_TASK PROMPT:_ Examine the records and identify each line that includes the string "during". Copy those lines.

Dataset entries:
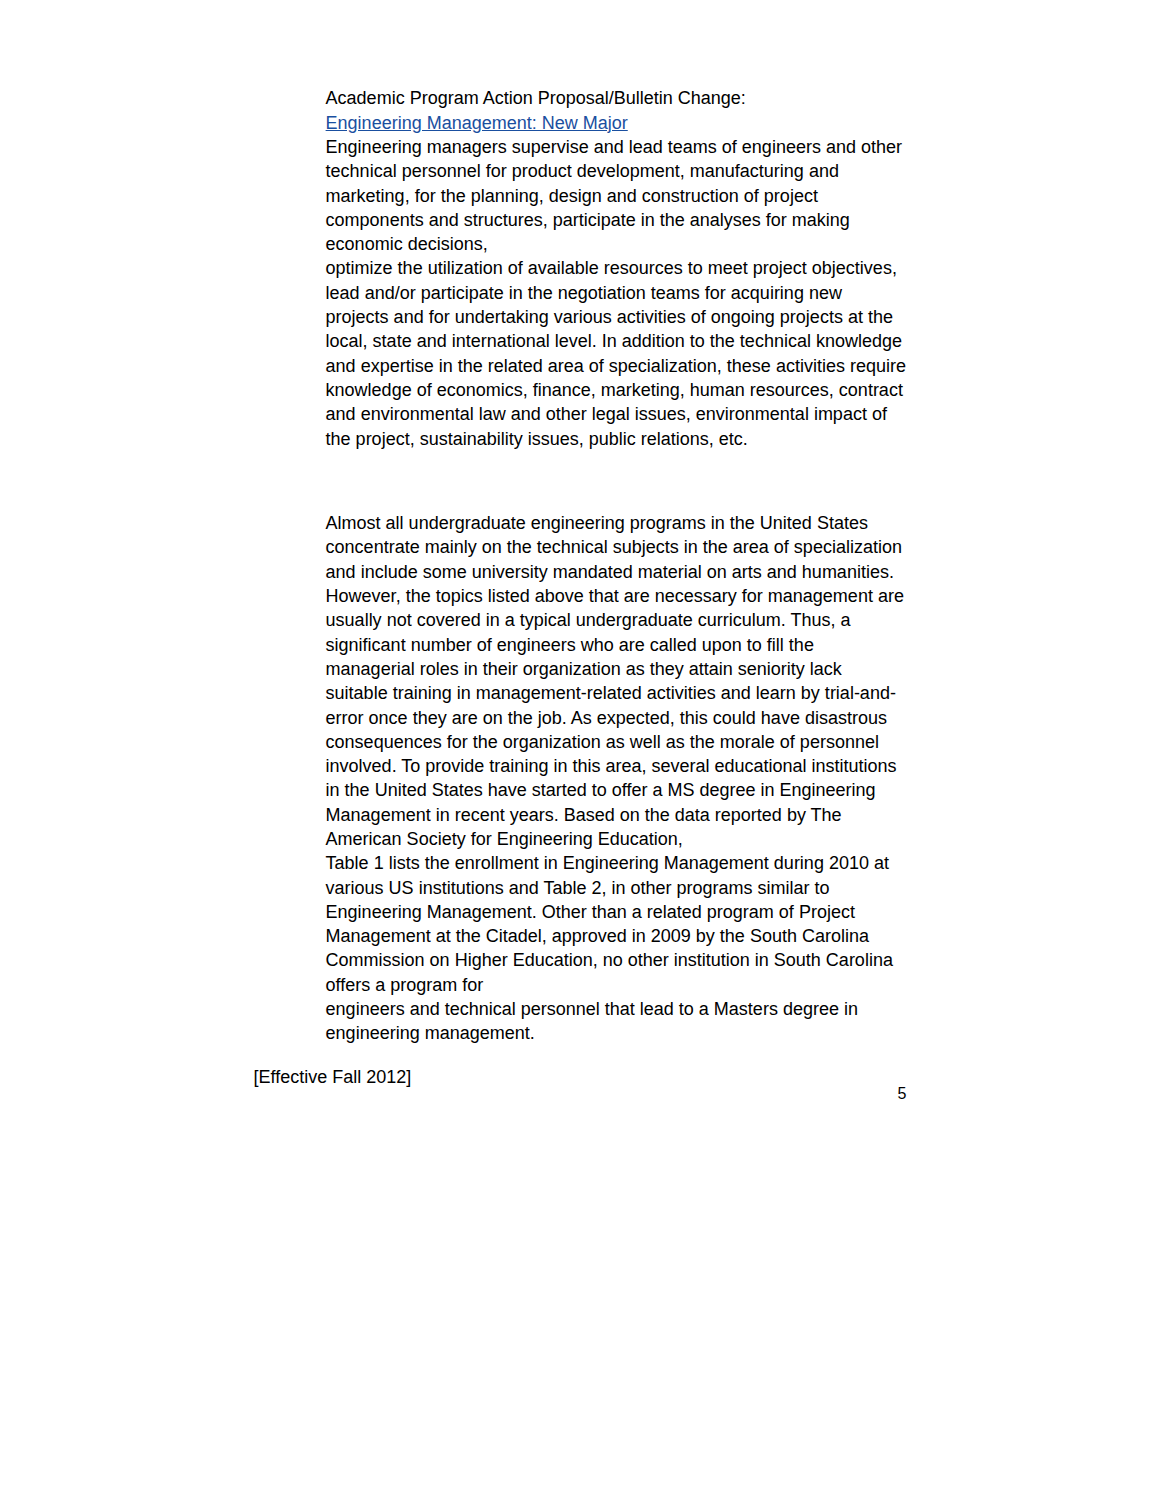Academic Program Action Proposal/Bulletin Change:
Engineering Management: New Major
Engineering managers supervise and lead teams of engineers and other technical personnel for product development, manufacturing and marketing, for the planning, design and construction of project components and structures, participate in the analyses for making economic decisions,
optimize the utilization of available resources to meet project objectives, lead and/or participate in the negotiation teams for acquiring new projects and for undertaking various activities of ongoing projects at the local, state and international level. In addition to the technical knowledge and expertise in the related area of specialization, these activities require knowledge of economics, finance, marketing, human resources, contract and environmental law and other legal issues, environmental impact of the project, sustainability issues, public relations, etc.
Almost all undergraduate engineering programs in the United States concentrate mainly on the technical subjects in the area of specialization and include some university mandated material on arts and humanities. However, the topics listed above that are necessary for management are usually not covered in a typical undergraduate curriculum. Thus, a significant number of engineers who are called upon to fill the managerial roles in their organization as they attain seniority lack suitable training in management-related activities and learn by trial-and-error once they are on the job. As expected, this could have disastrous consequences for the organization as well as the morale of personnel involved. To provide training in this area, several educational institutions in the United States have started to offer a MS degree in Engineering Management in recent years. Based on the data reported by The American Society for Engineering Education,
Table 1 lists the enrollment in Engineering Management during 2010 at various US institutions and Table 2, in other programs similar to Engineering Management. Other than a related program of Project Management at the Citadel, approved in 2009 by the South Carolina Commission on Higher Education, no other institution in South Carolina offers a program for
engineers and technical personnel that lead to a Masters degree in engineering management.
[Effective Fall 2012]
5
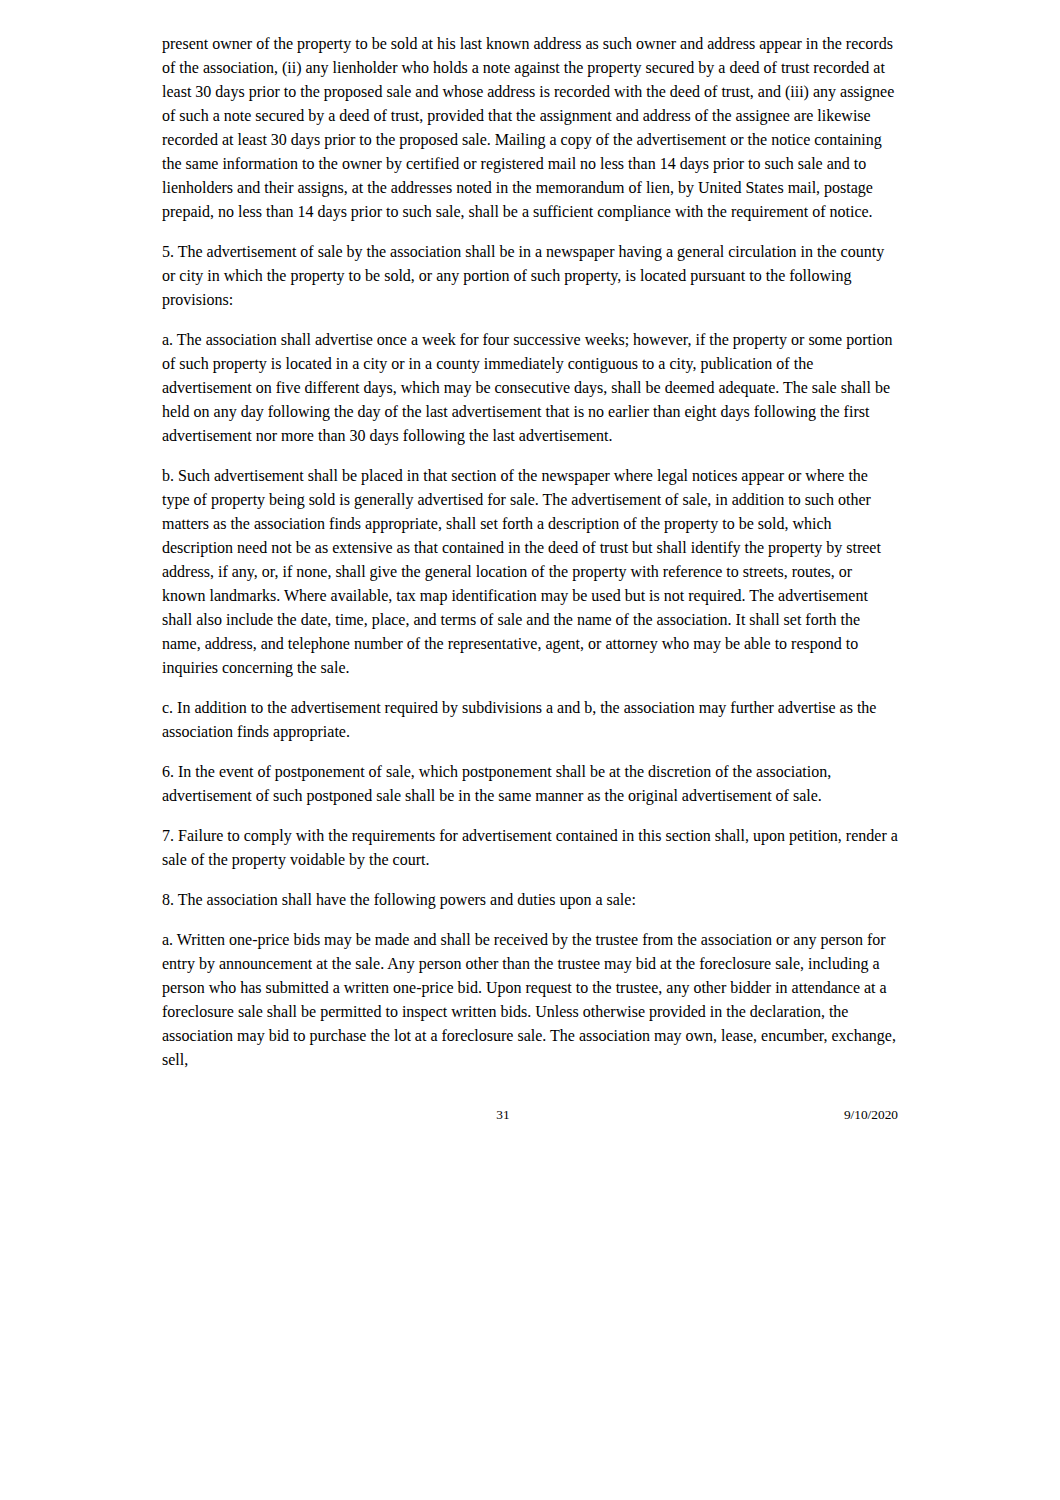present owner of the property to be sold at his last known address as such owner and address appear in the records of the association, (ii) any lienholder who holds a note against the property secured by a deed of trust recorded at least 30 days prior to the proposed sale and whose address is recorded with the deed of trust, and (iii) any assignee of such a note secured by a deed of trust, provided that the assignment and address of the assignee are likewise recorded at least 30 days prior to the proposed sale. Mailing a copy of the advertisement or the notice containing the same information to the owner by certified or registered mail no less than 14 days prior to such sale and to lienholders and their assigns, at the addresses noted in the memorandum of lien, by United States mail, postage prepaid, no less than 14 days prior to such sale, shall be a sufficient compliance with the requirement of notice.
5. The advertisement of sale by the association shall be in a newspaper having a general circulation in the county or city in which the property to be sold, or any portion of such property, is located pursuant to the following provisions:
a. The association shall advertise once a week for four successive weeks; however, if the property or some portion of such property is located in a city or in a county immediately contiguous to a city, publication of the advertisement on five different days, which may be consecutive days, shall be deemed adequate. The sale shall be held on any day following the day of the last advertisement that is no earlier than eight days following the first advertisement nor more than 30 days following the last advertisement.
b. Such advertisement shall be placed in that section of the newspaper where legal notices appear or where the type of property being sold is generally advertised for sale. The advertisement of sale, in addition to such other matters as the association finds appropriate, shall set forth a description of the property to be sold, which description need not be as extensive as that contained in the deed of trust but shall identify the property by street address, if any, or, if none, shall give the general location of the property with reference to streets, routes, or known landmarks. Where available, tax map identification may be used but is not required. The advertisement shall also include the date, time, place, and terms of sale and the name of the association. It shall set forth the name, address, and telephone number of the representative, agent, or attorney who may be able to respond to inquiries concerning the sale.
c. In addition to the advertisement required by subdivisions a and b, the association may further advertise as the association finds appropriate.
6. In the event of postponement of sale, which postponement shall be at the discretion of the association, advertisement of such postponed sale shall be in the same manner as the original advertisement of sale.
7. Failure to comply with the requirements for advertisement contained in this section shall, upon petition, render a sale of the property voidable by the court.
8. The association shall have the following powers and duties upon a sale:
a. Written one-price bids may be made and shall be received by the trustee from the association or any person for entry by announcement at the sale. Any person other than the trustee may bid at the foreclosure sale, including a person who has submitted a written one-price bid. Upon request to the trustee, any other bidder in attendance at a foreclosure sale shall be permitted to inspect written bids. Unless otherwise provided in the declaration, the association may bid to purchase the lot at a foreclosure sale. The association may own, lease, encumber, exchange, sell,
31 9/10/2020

...

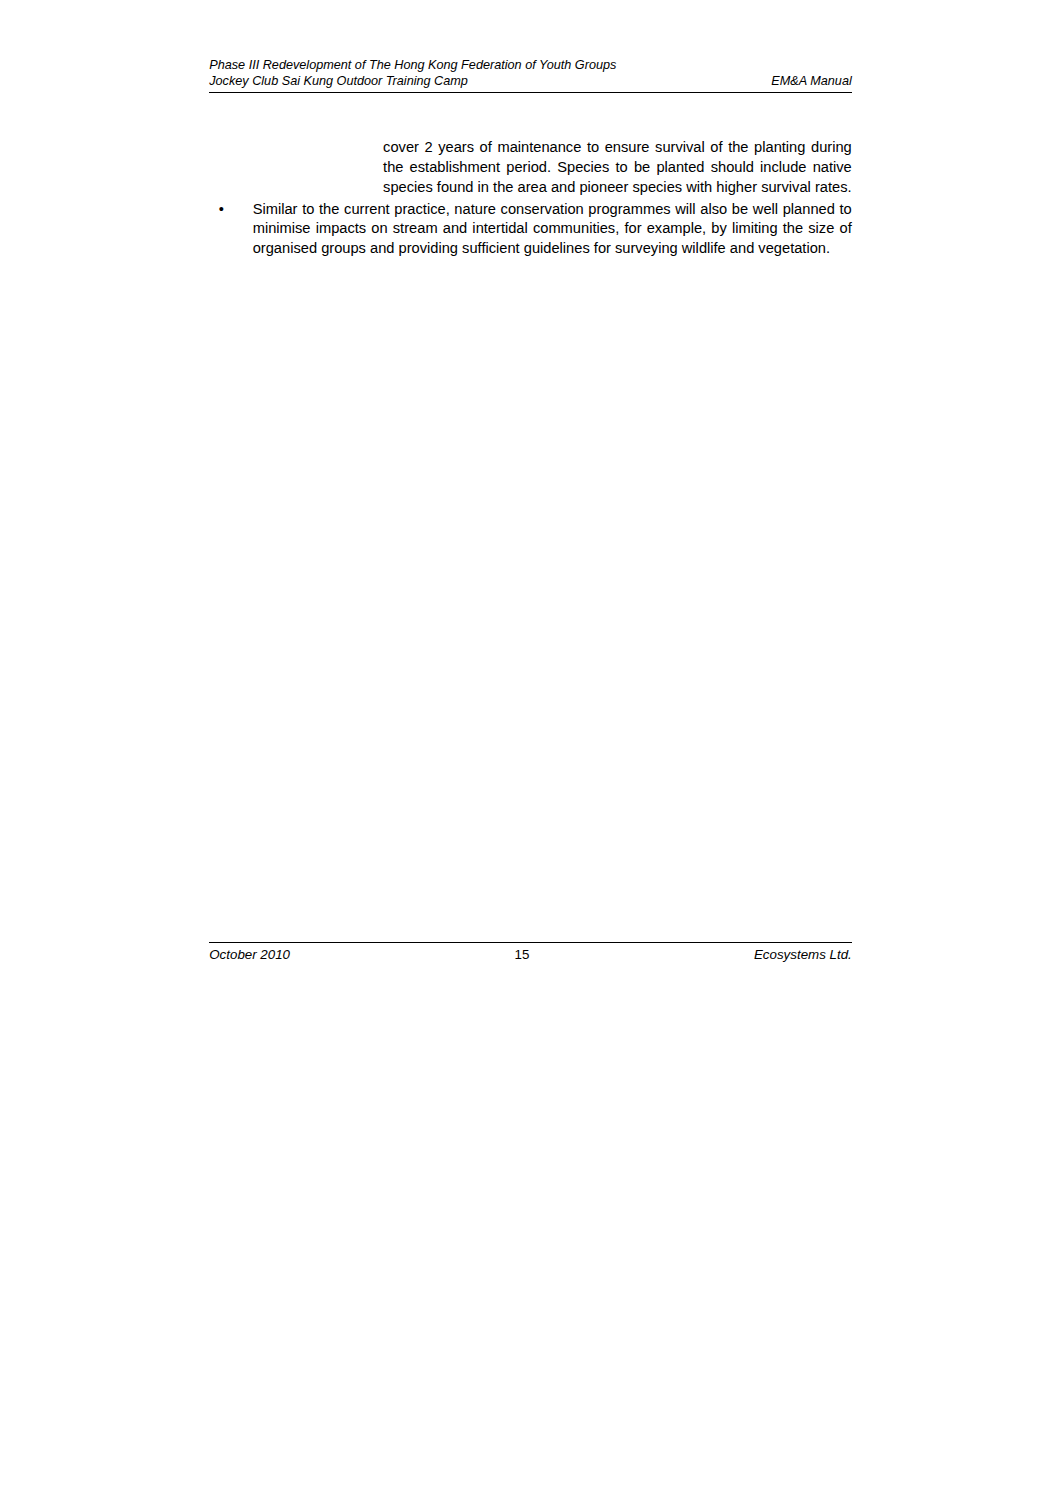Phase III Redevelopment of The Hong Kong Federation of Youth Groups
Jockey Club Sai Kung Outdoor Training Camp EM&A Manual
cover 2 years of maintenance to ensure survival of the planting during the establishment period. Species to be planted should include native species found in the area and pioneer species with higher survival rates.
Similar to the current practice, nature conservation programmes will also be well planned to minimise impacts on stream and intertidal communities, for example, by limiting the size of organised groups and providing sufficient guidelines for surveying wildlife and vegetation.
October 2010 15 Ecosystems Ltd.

_REPLY:_
Table 1 lists the enrollment in Engineering Management during 2010 at various US institutions and Table 2, in other programs similar to Engineering Management. Other than a related program of Project Management at the Citadel, approved in 2009 by the South Carolina Commission on Higher Education, no other institution in South Carolina offers a program for
cover 2 years of maintenance to ensure survival of the planting during the establishment period. Species to be planted should include native species found in the area and pioneer species with higher survival rates.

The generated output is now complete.